Cunningham: I was a freshmen in college and it was placed on my heart; God put it in my spirit to write the book. “Who Said I Wouldn’t Make It” is a reflection of my life. I’ve experienced being in a children’s home, battling physical and emotional abuse and being rejected by society. I was told countless times that I would become an alcoholic, be a victim to substance abuse and I wasn’t capable or qualified to go away to college. The title is saying, you said I wouldn’t make it, but God had plans and his purpose was for my good. So everything that I’ve encountered will work together for my good. It’s just a reflection for anyone that felt like they weren’t good enough.
Van Buren: What inspired you to write her book, “Just Be A Kid”?
Harmoni Cunningham: One day I was in my mom’s room and I asked her if I could read her book. She told me I was too young to read it. She said it’s encouraging adults.
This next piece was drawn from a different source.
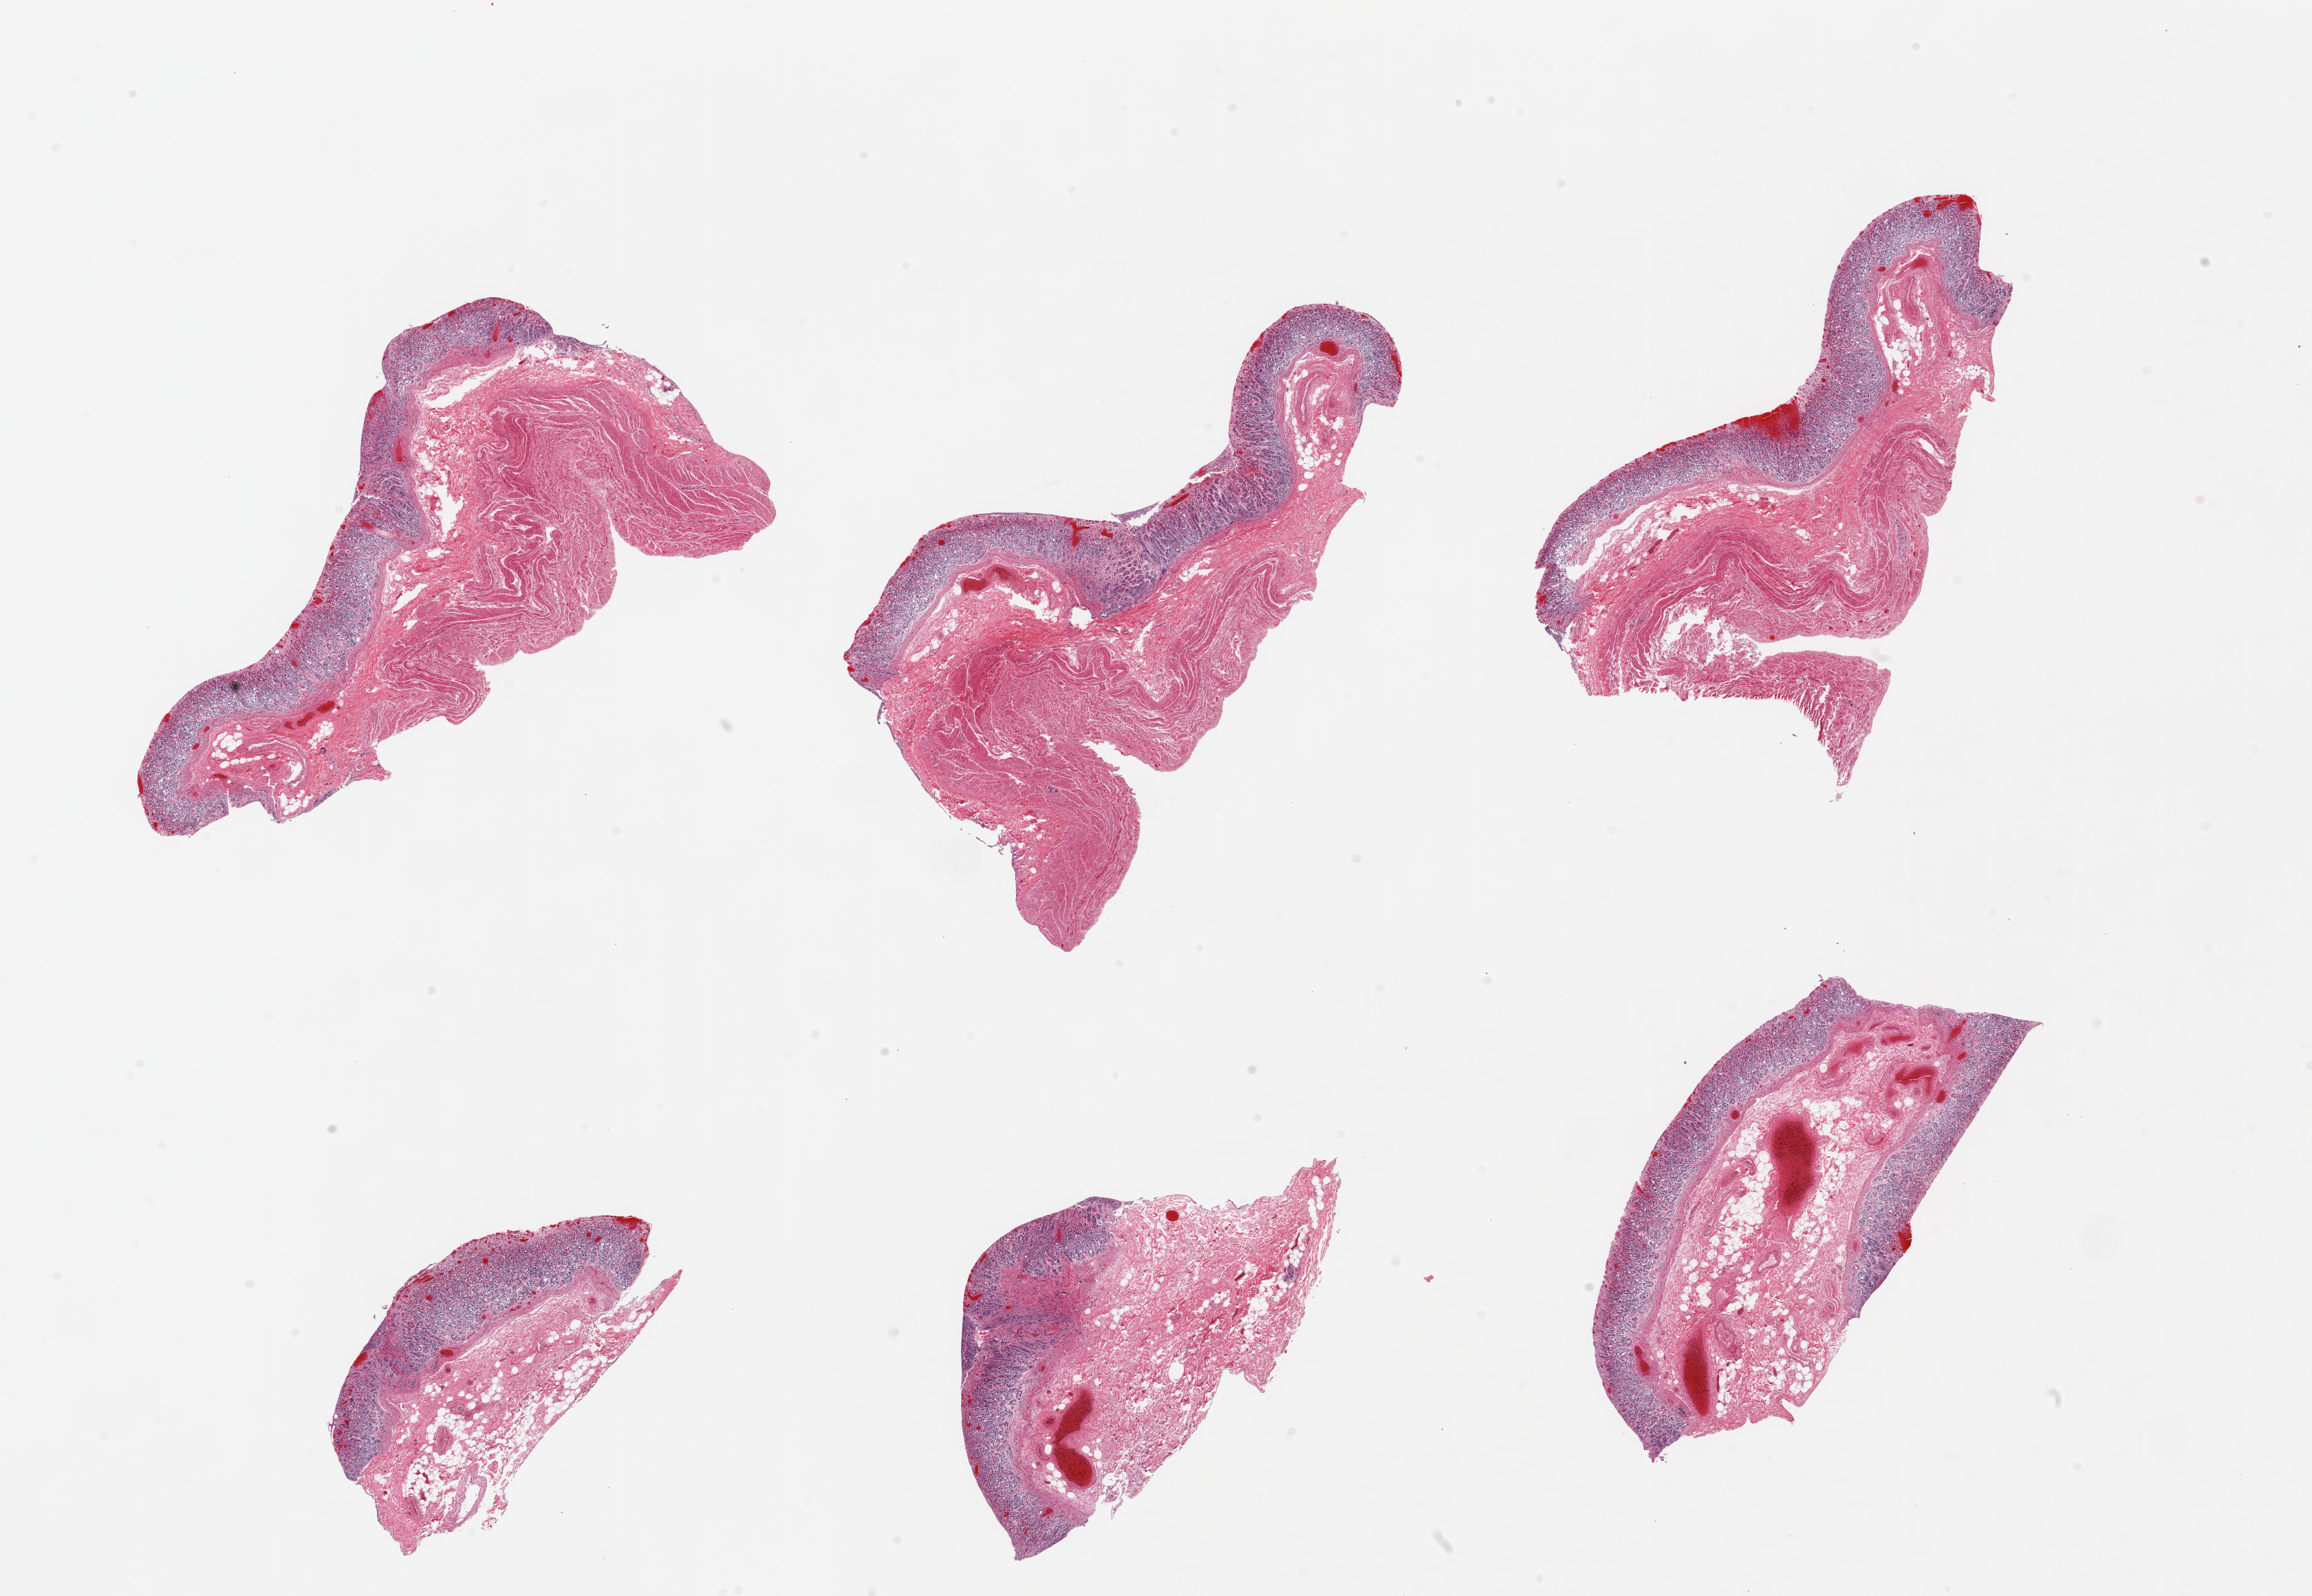
Digitized haematoxylin and eosin-stained section — a low-resolution overview of the entire scanned area, about 26.6 x 18.3 mm; PAXgene-fixed, paraffin-embedded tissue; sampled site (target tissue): stomach; tissue donor sample. Male donor.
- review note (as recorded): 6 pieces; 3 include mucosa and muscularis, 3 are mucosa/submucosa only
I said well maybe I could write a book, but instead I’ll encourage children. I see nowadays children aren’t being kids, making memories and having fun. They’re worried about things that kids shouldn’t worry about.
Van Buren: What is it like partnering with your daughter to help empower young people and adults?
Cunningham: For me it’s encouraging. It’s rewarding. I feel like this is part of my purpose and my daughter which is my seed is a product of that. As a mother my desire has always been to raise her and provide a foundation.
Van Buren: Why is it important for kids to enjoy just being a kid?
Harmoni Cunningham: It’s important because, you won’t be a kid for long. You’re going to have to grow up one day, go to work and pay bills. You should want to have fun and enjoy being a kid. My mom says she wishes she was still a kid, it’s hard being an adult.
Van Buren: What advice would you give parents who share everything (finances, struggles, saying negative things about the other parent) with their kids?
Cunningham: I believe that we are models for our children. We’re not going to be perfect; there’s no manual that teaches you how to be the most perfect and productive parent. But we are a model to our children, so what our children witness, hear and see is more than likely the behavior they’ll model.
I’ve made attempts over the years to be sensitive about what I expose my daughter to, even my negative thoughts. That goes with guarding the type of influence that I wanted to project for Harmoni. I think as parents our responsibility and role is to safeguard our children. When you allow negativity to be projected in the long term it causes more damage for the child in my opinion than good.
Van Buren: How do you encourage others to overcome adversity?
Cunningham: To everything there’s a season. To individuals that are going through tribulations right now, this too shall pass. Where you are right now doesn’t have to be your final destination in life.
Van Buren: What advice would you give to your younger self?
Cunningham: I would advise my younger self to trust the process.